**What you are asked to do**: From the line containing "275 105 838" to the final line of the listing, restate each line word for word and add nothing.

-----

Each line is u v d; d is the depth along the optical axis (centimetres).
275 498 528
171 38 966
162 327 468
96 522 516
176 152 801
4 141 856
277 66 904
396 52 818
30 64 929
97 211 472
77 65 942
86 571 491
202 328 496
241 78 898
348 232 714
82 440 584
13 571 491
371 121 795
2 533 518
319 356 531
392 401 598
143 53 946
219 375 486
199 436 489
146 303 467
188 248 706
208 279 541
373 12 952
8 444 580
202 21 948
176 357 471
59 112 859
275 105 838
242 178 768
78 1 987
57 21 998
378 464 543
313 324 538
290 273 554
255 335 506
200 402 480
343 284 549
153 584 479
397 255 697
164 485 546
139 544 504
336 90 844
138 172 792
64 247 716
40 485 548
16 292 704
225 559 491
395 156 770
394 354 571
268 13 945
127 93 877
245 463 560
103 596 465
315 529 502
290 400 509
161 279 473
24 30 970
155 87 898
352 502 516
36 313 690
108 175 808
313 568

-----

**Answer space**:
275 105 838
242 178 768
78 1 987
57 21 998
378 464 543
313 324 538
290 273 554
255 335 506
200 402 480
343 284 549
153 584 479
397 255 697
164 485 546
139 544 504
336 90 844
138 172 792
64 247 716
40 485 548
16 292 704
225 559 491
395 156 770
394 354 571
268 13 945
127 93 877
245 463 560
103 596 465
315 529 502
290 400 509
161 279 473
24 30 970
155 87 898
352 502 516
36 313 690
108 175 808
313 568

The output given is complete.